Friday, September 25, 2009

Take a Good Look Around

Have you stopped for a minute today and taken a good look around? Whether you’re sitting in the front seat at the stop light of an intersection or as you’re peering out the side cab window coming back from an alarm or while running errands in your POV; have you taken a good look around? As the Springsteen song goes; “this is your town”.
There’s a lot that can be gleaned from your surroundings on any given day. We sometimes take for granted the subtle changes that are happening all around us as we take care of business on our rounds, runs and calls. We tend to focus in on the immediacy of the events that are happening in front of us that demand our attention but fail to take a look around to pick up on information, data and insights that can help us on that next run or down the road in the future.

Take a look at the construction that might be going up in your areas. I’m certain you’re paying close attention to what’s happening in your first-due, but what about that third-due area, that neighboring jurisdiction or the mutual-aid area that you occasionally run in to? When you’re on that next EMS run or an investigation of an odor or alarm bells service call, take a few extra minutes to walk through the occupancy. Conduct your own mini company level pre-plan. Look at the layout, features, access and construction features. If you have a chance, verify the structural support systems employed by the building for the floor and roof systems. If you have time, take the company on a quick site visit to that building that’s under construction or the renovations that are again underway in that commercial or business occupancy around the corner from quarters.
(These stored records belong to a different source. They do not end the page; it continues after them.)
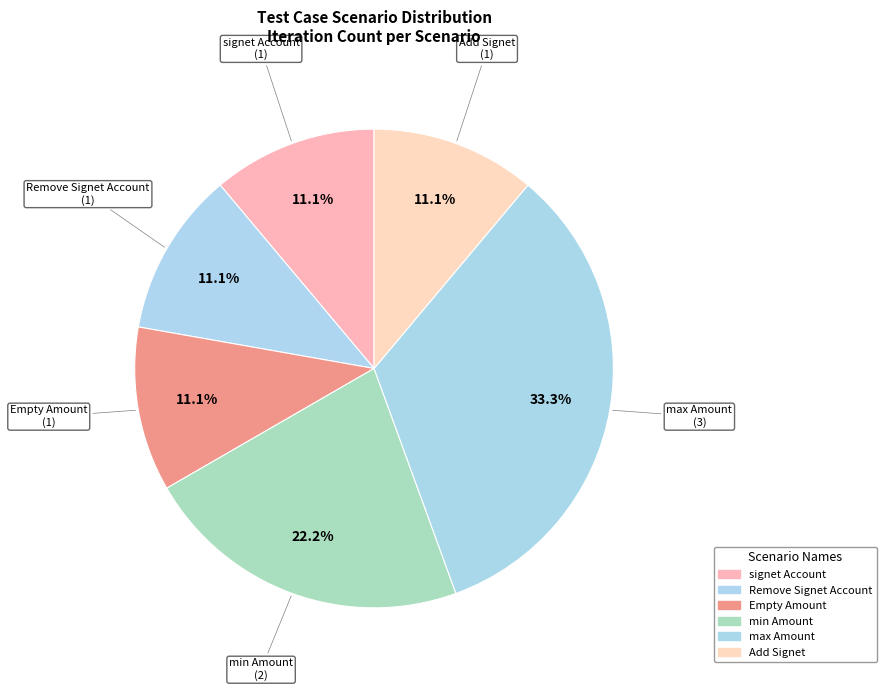

Does any single category account for the majority?

No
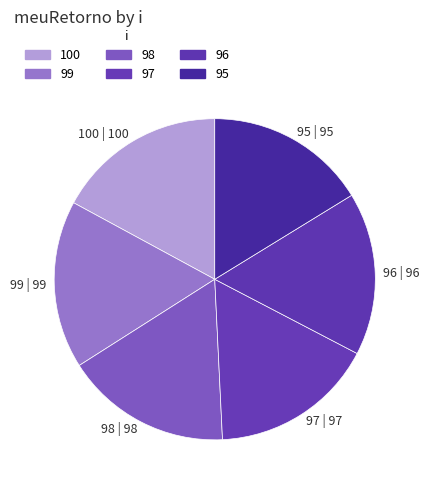

Does 96 | 96 account for over 50% of the chart?

No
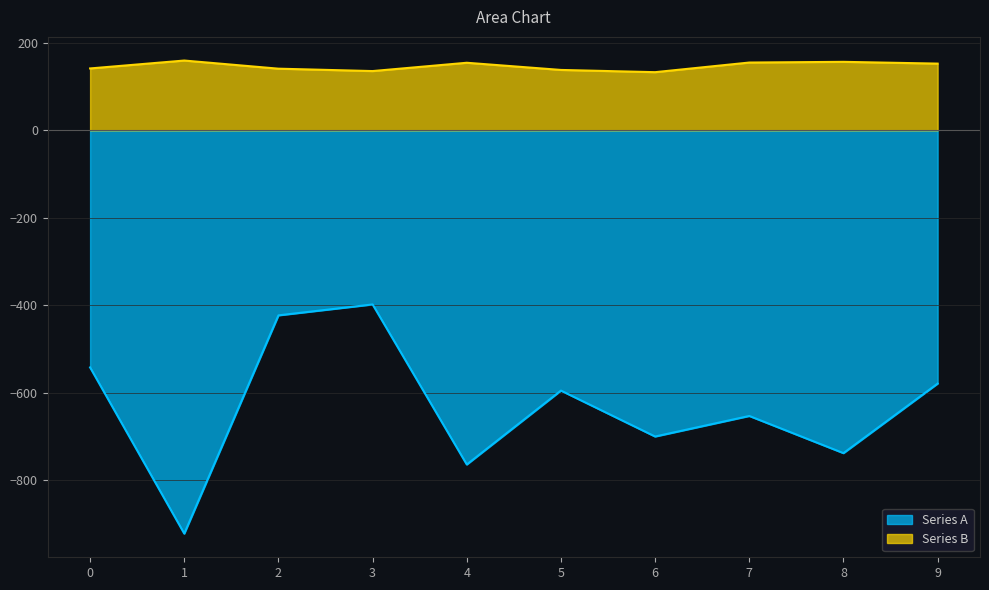

What are all the series names shown in the legend?

Series A, Series B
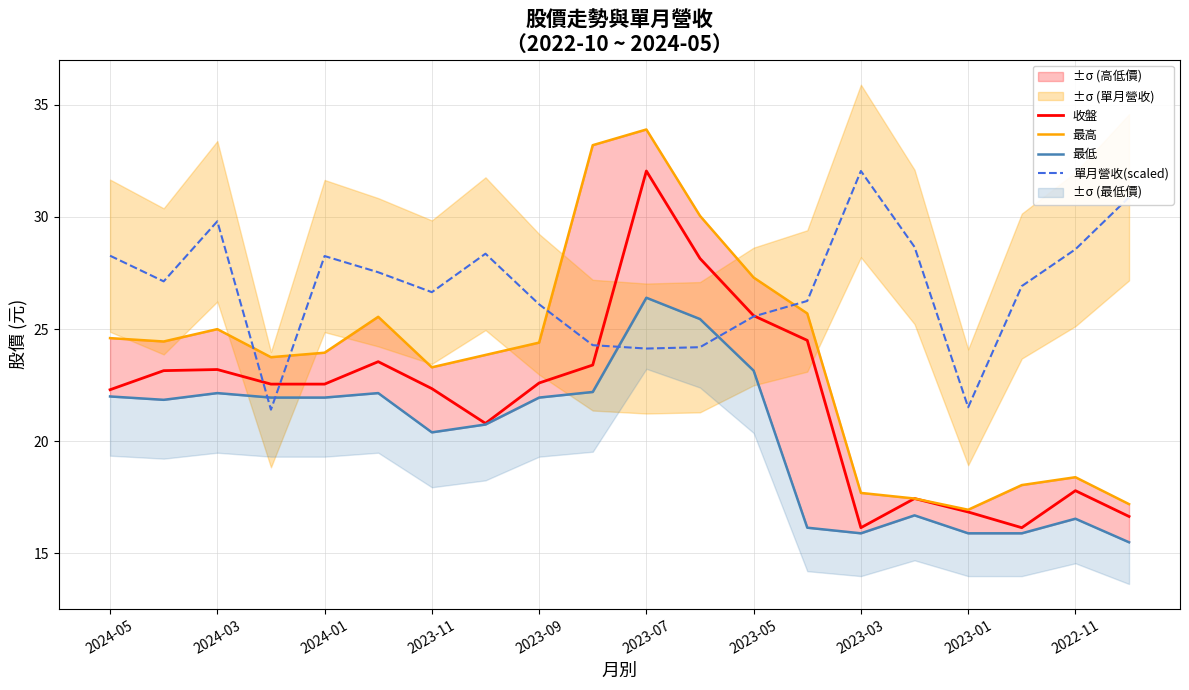

At which label does 單月營收(scaled) reach its peak?

2023-03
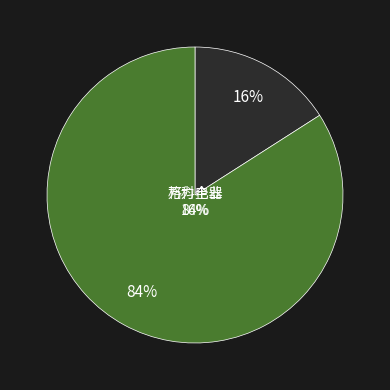

Which category has the biggest portion of the pie?

万科企业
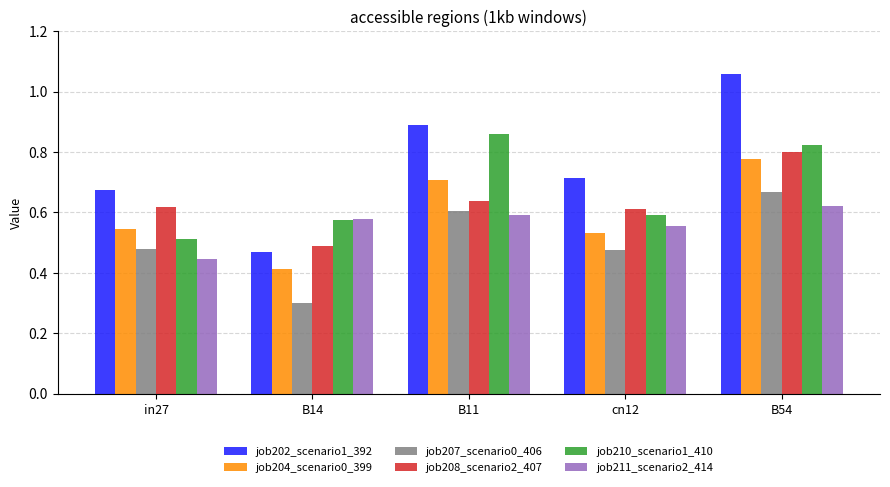

How many bars are there in each group?

6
These continuing challenging economic times places a great deal of influence on what’s being built, how it might be constructed, the manner in which a building may be operational one day, vacant the other and under renovation the next. Sometimes these transformations occur literally overnight. Take a good look around, this is your town…your district, your response area. Know your buildings, understand their performance profiles, and assess the predictability of performance. Remember; Building Knowledge = Firefighter Safety.